Sell an investment property in Australia, the ATO wants a slice. We compute it using your marginal rate, the 50% discount (if you held more than 12 months), and PPOR exemption. Not tax advice — but the right ballpark.

Sale details
Stamp duty paid at purchase + agent commission + legal + improvements. Reduces capital gain.
Tax position
Used to determine marginal rate. Capital gain stacks on top — may push you into a higher bracket.
Estimated CGT payable
$45,150
Held 36 months · 50% discount applies · marginal rate 37%
Capital gain (sale − purchase − costs)$190,000
50% discount applied−$95,000
Taxable gain$95,000
Marginal rate (on gain layer)37%
Net proceeds (sale − loan − CGT − costs)$794,850

What we're not modelling

Cost base elements like depreciation claw-back, capital improvements before 1985, partial PPOR (rented for part of ownership), trust/SMSF structures, and CGT events other than disposal (rollovers, gifting). For complex cases, talk to an accountant — this is a ballpark only.

What is capital gains tax

Tax on the gain, not the sale price.

Capital Gains Tax (CGT) is the tax you pay on the profit when you sell an investment property in Australia. It's not a separate tax — it gets added to your taxable income for the year and taxed at your marginal rate.

Your principal place of residence (PPOR) is fully exempt from CGT under the main residence exemption — so for owner-occupied homes, the answer is usually "$0 CGT" provided you lived there for the full ownership period.

How CGT is calculated

The 4-step formula

  1. Capital gain = Sale price − Cost base. Cost base includes original purchase, stamp duty paid, legal/conveyancing, agent commission on sale, and capital improvements (not maintenance).
  2. 50% discount applies if you've held the property for more than 12 months as an individual or trust. SMSFs get a 33.3% discount instead. Companies get no discount.
  3. Taxable gain = Capital gain × (1 − discount).
  4. CGT payable = Taxable gain × your marginal tax rate. The gain stacks on top of your other taxable income — so if the gain pushes you into a higher bracket, the marginal rate jumps.
Key things to know

PPOR exemption

Your main residence is fully exempt — but only for the period you actually lived there as your principal place of residence. If you rented it out for part of the ownership period, the exemption is apportioned. The "6-year rule" lets you keep the PPOR exemption for up to 6 years of absence (e.g., while overseas or temporarily renting elsewhere) provided you don't claim another property as your main residence in the same window.

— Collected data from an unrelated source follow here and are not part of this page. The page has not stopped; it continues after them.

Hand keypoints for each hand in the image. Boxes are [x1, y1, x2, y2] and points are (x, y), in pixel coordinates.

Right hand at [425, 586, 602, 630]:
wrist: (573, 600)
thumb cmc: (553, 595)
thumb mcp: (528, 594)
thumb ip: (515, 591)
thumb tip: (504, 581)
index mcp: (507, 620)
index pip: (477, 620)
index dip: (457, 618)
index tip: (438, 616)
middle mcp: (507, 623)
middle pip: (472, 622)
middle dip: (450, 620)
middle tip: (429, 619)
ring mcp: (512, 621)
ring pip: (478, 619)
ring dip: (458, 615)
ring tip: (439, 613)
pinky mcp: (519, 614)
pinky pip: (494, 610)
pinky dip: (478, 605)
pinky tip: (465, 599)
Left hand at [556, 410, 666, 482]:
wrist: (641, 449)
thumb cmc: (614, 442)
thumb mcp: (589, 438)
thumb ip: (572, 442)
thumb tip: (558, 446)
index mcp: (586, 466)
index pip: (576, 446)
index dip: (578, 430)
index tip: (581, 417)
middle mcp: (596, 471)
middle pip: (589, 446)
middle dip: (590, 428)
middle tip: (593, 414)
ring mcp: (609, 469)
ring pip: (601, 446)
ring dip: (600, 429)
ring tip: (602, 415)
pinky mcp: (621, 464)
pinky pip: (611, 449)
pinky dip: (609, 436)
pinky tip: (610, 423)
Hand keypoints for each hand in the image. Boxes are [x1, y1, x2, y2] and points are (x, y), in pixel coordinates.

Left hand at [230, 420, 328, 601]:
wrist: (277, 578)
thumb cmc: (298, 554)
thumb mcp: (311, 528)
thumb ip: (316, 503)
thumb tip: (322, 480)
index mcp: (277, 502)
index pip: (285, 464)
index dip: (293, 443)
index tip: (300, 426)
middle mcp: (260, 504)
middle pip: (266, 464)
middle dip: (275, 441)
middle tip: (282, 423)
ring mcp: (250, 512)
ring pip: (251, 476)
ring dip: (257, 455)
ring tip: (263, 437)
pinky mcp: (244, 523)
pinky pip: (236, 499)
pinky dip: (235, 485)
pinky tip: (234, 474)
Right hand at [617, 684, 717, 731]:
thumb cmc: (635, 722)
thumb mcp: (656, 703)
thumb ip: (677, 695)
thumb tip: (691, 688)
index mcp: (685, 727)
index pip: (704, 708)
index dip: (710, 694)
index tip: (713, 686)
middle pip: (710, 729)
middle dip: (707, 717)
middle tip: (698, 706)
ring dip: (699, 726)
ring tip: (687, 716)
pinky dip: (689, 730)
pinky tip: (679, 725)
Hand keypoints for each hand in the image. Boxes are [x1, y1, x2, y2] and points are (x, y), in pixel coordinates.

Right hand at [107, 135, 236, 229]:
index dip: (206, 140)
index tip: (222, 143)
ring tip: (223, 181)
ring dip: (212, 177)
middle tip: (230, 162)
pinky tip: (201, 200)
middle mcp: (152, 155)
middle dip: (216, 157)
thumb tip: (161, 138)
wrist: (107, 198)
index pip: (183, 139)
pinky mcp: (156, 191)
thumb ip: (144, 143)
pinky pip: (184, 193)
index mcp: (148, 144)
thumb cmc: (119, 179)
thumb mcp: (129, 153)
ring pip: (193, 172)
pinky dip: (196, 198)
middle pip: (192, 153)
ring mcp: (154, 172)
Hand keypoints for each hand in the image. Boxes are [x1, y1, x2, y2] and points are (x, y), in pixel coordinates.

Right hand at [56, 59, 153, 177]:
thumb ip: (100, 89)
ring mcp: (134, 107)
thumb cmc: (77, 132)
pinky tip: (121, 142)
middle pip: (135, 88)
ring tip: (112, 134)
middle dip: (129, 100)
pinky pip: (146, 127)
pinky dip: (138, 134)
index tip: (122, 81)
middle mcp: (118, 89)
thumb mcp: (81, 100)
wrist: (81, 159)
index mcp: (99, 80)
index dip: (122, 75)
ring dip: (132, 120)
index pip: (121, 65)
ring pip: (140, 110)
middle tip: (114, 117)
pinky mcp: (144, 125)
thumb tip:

Cost base elements often missed

Depreciation claw-back

If you claimed Division 43 (capital works) depreciation while the property was rented, that amount reduces your cost base when you sell — effectively clawing back some of the tax benefit. Worth modelling with an accountant.

Common questions

Frequently asked

When is CGT paid?
CGT is paid as part of your income tax return for the financial year in which the sale CONTRACT was signed (not settlement). Plan accordingly — large gains can require a PAYG variation or significant lump-sum payment.
Can I offset capital losses?
Yes. Capital losses (from previous years or the same year on other investments) can offset capital gains. Losses can be carried forward indefinitely until used.
Does timing matter?
Yes. Holding for 12 months and a day unlocks the 50% discount — a massive saving. Selling in a year where you have lower income (career break, retirement, parental leave) reduces the marginal rate applied to the gain.
What about transfers between spouses?
Inter-spousal transfers and transfers under formal divorce settlements have CGT rollover relief — the gain isn't triggered at transfer, but the receiving spouse inherits the original cost base. Speak with a family lawyer + accountant for divorce-related transfers.
Disclaimer: CGT is complex. Our calculator handles the standard scenarios: investment property sold by an individual, with or without the 50% discount, with PPOR exemption. Trust structures, SMSFs, partial PPOR use, foreign-resident rules, and depreciation claw-back are not modelled. Talk to an accountant before relying on the estimate. This is not tax advice.